“With lawyerly precision, Richard Striner mines the speeches and writings of our 16th president to make a compelling case for a President Lincoln who, contrary to contemporary belief, had a long and abiding commitment, not just to the end of slavery, but also to equality before the law for all men, whatever the color of their skin,” writes Clay Risen of The New York Times.
The author of five previous books, two of them about Lincoln, Striner has been writing and thinking about the Civil War president since he was a graduate student in history at the University of Maryland in the late 1970s. He says that writing Lincoln and Race gave him a chance to explore in depth one of the themes of his first major work on Lincoln, Father Abraham (Oxford, 2006).
“Was Lincoln, emancipator and champion of liberty, actually a conflicted soul struggling to overcome his own racial prejudice? As I worked my way through the issue in Father Abraham, I thought it quite unlikely for a number of reasons, but most of all because, studying his statecraft and politics, it became clear to me that Lincoln was a moral Machiavellian, an idealist with street smarts,” Striner says.
“Lincoln chose to employ deception a number of times during his White House years, in ways that are easy to document. He had to craft a very careful strategy in order to prevent all sorts of worst-case contingencies, including a white supremacist backlash that would have set back the antislavery cause for God knows how many decades.”
Striner structured Lincoln and Race as a sort of detective yarn, a courtroom drama. He even invokes Dashiell Hammett’s classic detective novel The Thin Man in his introduction. Assembling the evidence piece by piece, affording all sides of the debate a fair hearing, he has one end in mind: that “any satisfactory theory should make greater sense than the others.”
Striner became fascinated with Lincoln’s statecraft when he was in graduate school, “looking at the past in order to find my own bearings in terms of political philosophy, looking for inspiration. Lincoln struck me powerfully in many ways, not least because of the way he harmonized a great idealism with a very tough realism.

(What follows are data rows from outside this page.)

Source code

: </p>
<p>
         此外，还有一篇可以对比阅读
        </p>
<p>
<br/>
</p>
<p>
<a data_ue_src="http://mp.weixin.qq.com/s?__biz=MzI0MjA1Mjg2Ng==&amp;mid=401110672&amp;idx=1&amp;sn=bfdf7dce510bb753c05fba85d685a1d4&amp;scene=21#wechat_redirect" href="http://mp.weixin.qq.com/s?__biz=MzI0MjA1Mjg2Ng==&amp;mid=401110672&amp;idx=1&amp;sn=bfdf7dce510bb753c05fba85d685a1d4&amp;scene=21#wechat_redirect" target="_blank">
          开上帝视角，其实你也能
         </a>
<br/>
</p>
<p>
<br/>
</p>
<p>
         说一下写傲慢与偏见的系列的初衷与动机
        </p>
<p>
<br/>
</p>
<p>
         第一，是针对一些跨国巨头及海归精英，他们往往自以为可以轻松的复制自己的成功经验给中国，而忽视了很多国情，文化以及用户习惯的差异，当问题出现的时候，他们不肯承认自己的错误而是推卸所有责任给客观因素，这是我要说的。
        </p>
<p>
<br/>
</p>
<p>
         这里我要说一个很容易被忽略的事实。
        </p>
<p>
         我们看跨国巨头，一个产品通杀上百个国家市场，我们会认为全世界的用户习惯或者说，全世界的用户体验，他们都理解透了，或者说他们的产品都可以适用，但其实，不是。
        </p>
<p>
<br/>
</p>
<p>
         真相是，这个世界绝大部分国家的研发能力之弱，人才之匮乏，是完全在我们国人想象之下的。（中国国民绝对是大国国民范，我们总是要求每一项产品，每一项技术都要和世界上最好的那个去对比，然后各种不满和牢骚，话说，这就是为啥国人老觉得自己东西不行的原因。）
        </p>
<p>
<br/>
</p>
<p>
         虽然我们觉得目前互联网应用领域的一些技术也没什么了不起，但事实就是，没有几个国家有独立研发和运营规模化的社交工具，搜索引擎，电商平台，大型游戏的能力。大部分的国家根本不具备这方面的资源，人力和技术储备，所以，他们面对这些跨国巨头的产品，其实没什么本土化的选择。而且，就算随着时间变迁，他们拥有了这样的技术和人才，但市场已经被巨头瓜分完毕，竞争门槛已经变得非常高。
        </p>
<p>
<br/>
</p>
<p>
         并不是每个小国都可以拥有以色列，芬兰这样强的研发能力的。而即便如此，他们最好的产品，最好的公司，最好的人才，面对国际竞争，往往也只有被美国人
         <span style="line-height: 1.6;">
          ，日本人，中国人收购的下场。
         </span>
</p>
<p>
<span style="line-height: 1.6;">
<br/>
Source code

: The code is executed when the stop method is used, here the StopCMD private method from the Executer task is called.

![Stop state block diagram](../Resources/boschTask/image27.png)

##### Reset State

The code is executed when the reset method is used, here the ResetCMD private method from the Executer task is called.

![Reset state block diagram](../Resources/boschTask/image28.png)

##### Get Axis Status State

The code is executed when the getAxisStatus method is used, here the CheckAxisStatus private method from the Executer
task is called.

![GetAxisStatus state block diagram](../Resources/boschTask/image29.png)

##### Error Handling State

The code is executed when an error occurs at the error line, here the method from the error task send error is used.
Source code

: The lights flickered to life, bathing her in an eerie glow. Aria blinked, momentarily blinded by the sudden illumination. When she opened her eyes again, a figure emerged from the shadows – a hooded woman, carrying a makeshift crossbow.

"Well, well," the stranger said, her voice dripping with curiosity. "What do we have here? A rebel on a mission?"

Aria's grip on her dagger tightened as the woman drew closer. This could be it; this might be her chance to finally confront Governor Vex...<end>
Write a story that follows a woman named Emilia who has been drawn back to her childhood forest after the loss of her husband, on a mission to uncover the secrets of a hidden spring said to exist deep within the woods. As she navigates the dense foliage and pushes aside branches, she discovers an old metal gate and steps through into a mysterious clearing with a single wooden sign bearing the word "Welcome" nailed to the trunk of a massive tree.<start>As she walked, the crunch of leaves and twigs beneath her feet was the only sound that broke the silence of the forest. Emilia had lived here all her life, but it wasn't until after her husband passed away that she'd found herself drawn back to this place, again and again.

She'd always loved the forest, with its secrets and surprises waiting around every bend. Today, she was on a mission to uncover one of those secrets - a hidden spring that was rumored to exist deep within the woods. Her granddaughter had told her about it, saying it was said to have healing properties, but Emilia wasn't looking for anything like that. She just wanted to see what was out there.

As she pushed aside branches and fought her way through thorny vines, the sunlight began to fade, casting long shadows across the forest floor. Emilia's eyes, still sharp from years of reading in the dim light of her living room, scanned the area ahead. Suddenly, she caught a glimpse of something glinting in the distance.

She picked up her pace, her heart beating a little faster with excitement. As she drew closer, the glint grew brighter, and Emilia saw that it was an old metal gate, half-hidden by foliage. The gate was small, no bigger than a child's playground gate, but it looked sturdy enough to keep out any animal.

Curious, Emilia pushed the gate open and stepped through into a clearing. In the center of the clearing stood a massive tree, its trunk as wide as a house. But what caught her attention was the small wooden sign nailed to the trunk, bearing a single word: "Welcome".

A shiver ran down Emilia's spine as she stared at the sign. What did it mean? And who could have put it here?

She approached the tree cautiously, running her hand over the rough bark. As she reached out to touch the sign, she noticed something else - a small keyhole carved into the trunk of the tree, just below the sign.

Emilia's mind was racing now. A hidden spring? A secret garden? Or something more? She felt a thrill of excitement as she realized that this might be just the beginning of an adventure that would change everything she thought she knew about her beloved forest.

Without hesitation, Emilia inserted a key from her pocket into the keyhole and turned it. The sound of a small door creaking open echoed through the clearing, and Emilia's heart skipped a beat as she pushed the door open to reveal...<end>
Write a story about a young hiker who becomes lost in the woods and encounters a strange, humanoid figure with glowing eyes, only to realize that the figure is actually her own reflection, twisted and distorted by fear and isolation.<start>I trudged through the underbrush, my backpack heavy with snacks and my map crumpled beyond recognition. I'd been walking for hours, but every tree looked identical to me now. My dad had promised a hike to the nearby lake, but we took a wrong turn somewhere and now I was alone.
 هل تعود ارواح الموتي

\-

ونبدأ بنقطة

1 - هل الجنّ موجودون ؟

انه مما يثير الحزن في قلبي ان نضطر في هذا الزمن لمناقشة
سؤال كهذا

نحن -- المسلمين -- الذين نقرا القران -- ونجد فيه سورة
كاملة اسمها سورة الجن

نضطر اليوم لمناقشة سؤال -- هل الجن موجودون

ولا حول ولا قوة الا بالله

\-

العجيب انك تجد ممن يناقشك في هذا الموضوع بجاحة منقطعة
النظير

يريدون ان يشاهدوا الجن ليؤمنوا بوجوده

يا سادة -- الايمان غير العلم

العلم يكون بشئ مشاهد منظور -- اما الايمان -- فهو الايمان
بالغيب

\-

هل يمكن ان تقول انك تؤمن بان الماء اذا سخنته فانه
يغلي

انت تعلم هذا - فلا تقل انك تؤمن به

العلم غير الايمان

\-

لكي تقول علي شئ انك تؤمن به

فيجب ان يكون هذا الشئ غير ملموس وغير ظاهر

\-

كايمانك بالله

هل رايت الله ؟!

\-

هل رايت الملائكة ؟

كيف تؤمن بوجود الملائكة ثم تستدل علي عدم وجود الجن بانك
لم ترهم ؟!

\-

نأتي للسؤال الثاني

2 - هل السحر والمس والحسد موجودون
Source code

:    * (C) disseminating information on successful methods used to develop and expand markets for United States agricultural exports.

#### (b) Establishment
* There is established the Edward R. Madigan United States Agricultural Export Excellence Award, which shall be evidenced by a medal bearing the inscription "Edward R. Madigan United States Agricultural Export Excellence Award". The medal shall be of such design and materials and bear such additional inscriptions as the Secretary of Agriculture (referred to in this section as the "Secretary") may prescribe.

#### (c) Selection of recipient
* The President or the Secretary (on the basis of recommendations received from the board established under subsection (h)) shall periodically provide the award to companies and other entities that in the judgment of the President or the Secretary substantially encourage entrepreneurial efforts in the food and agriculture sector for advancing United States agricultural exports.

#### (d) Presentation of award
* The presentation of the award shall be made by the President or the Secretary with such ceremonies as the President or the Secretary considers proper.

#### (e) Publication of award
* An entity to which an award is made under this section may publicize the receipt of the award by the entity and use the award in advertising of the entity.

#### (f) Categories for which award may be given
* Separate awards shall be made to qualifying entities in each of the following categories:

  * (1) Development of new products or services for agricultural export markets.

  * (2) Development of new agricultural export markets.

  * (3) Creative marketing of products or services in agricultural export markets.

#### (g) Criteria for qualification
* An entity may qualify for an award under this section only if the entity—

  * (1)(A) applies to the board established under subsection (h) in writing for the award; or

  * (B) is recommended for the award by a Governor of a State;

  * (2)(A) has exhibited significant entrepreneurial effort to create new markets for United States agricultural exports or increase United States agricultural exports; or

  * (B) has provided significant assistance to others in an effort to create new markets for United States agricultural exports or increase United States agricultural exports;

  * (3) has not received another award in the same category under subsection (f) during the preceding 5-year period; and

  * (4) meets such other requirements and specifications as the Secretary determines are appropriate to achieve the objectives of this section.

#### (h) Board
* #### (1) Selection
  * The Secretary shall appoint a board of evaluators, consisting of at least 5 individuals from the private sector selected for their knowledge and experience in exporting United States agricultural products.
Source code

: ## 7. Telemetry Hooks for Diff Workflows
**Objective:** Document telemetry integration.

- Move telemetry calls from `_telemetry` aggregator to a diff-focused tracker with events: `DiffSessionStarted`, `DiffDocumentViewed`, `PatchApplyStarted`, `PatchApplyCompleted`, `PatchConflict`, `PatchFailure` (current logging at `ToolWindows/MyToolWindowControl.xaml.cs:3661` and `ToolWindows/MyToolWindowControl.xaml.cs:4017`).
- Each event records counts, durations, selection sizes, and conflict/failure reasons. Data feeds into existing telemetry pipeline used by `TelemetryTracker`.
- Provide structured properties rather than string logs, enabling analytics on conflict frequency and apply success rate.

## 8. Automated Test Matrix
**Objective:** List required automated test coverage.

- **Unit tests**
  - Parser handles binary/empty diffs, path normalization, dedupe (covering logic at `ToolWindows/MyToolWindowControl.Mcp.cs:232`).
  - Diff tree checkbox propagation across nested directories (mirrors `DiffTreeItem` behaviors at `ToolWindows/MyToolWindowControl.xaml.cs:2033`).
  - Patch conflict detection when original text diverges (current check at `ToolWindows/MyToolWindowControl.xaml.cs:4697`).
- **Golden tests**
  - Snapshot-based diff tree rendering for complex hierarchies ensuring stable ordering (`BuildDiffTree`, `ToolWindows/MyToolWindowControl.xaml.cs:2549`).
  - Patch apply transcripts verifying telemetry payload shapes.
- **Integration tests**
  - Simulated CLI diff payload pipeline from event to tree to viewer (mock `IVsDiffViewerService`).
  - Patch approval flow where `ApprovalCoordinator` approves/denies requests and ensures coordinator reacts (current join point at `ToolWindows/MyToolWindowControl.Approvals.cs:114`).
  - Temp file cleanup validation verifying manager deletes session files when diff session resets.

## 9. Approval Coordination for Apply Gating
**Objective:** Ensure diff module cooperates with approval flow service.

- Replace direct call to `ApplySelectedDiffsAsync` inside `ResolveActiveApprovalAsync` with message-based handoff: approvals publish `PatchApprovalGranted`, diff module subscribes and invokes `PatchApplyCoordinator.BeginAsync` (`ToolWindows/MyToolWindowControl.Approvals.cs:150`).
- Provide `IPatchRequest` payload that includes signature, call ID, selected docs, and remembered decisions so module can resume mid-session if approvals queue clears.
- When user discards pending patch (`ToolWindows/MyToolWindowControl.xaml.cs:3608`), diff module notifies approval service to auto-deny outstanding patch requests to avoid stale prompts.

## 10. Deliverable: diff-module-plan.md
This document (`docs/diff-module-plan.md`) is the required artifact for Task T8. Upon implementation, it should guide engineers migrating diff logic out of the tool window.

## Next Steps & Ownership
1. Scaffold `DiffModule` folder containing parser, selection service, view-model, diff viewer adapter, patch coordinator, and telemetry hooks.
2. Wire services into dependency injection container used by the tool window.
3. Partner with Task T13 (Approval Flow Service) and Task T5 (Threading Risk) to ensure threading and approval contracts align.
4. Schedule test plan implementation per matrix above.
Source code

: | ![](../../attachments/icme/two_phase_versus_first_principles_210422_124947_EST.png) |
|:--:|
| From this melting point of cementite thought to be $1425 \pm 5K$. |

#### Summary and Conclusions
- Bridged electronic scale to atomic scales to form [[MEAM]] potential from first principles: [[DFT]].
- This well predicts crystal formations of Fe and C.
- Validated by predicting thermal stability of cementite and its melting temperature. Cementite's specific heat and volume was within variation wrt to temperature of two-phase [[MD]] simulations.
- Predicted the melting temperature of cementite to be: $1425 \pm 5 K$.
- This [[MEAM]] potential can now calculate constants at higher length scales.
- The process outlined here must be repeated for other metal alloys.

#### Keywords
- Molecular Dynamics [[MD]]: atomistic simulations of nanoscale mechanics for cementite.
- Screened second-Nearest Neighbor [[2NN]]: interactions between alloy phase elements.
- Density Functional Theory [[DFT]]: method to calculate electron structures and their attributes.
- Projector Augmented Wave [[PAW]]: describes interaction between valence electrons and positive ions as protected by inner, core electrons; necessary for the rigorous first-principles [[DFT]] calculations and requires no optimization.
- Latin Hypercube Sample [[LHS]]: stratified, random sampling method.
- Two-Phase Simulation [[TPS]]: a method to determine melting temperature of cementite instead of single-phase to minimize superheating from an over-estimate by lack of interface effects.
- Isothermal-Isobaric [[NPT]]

Later, when I worked as a grassroots historic preservationist in Washington, I came to appreciate him even more because, trying to summon power to my cause, I realized I was trying at a very low level to do what he did so brilliantly on a grand scale.”
Striner’s habit of mining the past for inspiration has informed his numerous articles, including recent pieces about Lincoln for the popular New York Times “Disunion” series on the Civil War, and a cover story in The American Scholar in which he urges the administration to consider Lincoln’s strategy of printing greenbacks as a possible cure for contemporary economic woes. His 2011 book, Lincoln’s Way: How Six Great Presidents Created American Power, examines how Lincoln and five subsequent presidents pushed forward large-scale public projects and policies that made the country great.
Striner is currently working on a book about Woodrow Wilson, who, “unlike Lincoln, was a terrible strategist,” he says. “Wilson was narcissistic and foolish in ways that make him Lincoln’s operational opposite. If democracy is going to work, it demands leadership, and if the world is going to be made better, it will be by people who know how to deliver real results and not just pose on a soapbox demonstrating how perfect they are in their attitudes. That’s nice, but it doesn’t free any slaves.”